Since CK players go into the water, advanced seemed a better fit.

Many settings

There are about a bazillion settings in SW 2. I don’t understand them all, and don’t have time to experiment with everyone, let alone their interactions. Sometimes, changing a setting (like wave speed multiplier) would mess things up.

I recommend picking one of the prefabs SW 2 supplies, and making as few changes as possible.

Transition artifacts

Sometimes, I got transition artifacts, like this:

Transition error

This is from the toon prefab. Notice the sand is showing.

It seems the bigger the waves are, the more artifacts there are. When I set the waves low, the artifacts disappeared.

This isn’t a bit deal. Players don’t hang out in transition areas (I imagine). I’ve seen similar problems in AAA games. FarCry 6, for example, if I recall correctly, though maybe not.

Transitioning too soon

This is more of a concern. There are times when you can see the transition when you haven’t left the beach:

Transition too soon

The slope of the beach seems to affect the issue. The beach above has a small slope. When beaches have a higher gradient, the issue is less pronounced, or goes away altogether. I could be wrong about the slope effect, though. That’s what I inferred from my messing around, but I may have the wrong end of the stick. (Is that still an expression?)

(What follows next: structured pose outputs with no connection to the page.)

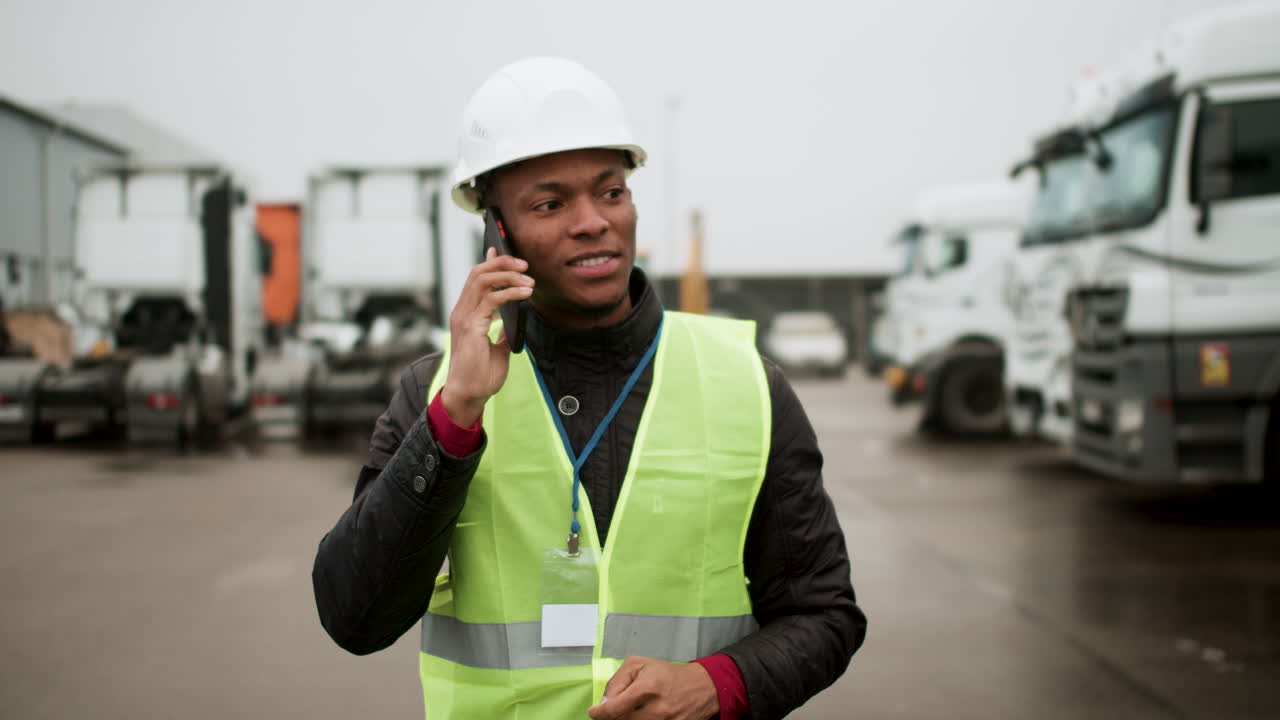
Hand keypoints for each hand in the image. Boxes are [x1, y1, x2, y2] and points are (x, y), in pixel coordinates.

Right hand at [439, 247, 533, 425]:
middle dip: (502, 263)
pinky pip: (491, 299)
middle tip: (525, 265)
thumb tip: (513, 320)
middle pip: (478, 272)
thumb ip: (501, 330)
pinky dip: (510, 292)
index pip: (476, 279)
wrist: (470, 395)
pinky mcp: (471, 327)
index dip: (490, 262)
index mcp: (466, 314)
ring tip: (529, 279)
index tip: (505, 252)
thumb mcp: (497, 348)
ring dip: (508, 275)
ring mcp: (464, 318)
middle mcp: (461, 311)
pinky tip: (525, 294)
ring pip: (482, 280)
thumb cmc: (481, 375)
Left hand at [587, 656, 718, 719]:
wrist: (701, 687)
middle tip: (610, 710)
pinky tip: (639, 715)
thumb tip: (604, 701)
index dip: (598, 714)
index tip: (594, 712)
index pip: (613, 709)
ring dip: (625, 719)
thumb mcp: (640, 664)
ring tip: (629, 710)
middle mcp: (656, 709)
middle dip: (610, 716)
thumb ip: (618, 680)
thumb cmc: (669, 674)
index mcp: (647, 688)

If the slope is indeed the culprit (damn your eyes, slope!), a solution in MicroVerse might be to:

  • Duplicate the height stamp used to make your pit. Let’s call the original one Biggy, and the duplicate Smally.
  • Make Smally slightly smaller on X and Z, but larger on Y. So Smally will have a sharper slope than Biggy.
  • Make Biggy and Smally concentric.
  • Size the SW2 prefab to cover Smally.

That might give you a relatively flat beach, then a sudden dropoff into the water where Biggy and Smally overlap. I haven’t tried this yet, so it might not work.

Recommendations

Stylized Water 2 (SW2) makes great-looking water. It’s convenient to use (mostly). SW2 will tell you about problems with your graphics setup, and offer to fix them when it can. SW2 works well when Opaque Texture is off.

The only usability issue I found is when I changed a copy of an SW 2 prefab, the original prefab changes are well. Though I might be doing something wrong.

I recommend picking a prefab for your game, and making as few changes as possible. There are so many settings that it’s easy to mess up the look.

For a third-person or top-down game, you may not need to make any adjustments. For a first-person game, you might need to use the beach trick above.